In response, Monsanto accused the newspaper of cherry-picking data and of overlooking the perspectives of farmers worldwide who choose to use GMOs. The company said making comparisons across broad areas is difficult because of differing crop maturity rates and overall traits of the regions’ agriculture. It said USDA statistics show that soybean and corn yields in the U.S. have actually risen around 28 to 30 percent in the GMO era since 1996.

View from Marana’s cotton fields

Some conventional cotton farmers in the Marana area say they have no problem with Monsanto’s greenhouse plans and appreciate what its technology has done for their operations. But they’re split on whether the company should get local tax incentives.

Pima County, with its mining cutbacks and other jobs setbacks, shouldn’t even be debating the incentives, but should “have its arms wide open for 50 good-paying jobs,” said Marana cotton farmer Arnold Burruel.

Another longtime Marana farmer, Tom Clark, said he’s not convinced that a company Monsanto’s size needs tax incentives.

“The county is not in that good of a financial position. I just think they ought to be putting their money into fixing the potholes and fixing the roads,” Clark said.

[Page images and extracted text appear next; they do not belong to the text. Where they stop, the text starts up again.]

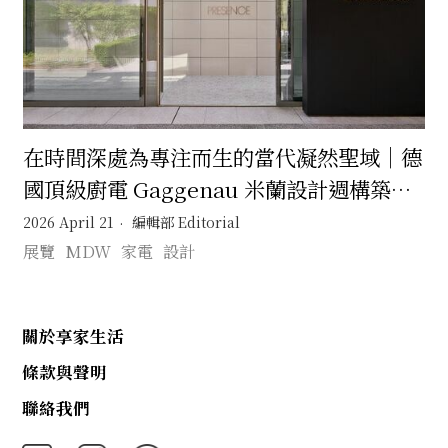
在時間深處為專注而生的當代凝然聖域｜德
國頂級廚電 Gaggenau 米蘭設計週構築一
座回應時代的靜默之境
2026 April 21
編輯部 Editorial
展覽
MDW
家電
設計
關於享家生活
條款與聲明
聯絡我們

But Clark said he’s not concerned about seed contamination from Monsanto because he believes the greenhouse will be effectively sealed. He and “everybody I know of in Marana” uses GMO seeds to grow cotton, he said. He uses seeds that are resistant to pink bollworm — at one time a serious threat to cotton crops — and said that, due to the GMO cotton, he sprayed his fields once last year, rather than seven to eight times like he used to.

Marana’s continued encroachment onto farmland concerns him far more than a 7-acre greenhouse, Clark said. Like another farmer told him, “The last crop a farmer wants on his ground is houses.”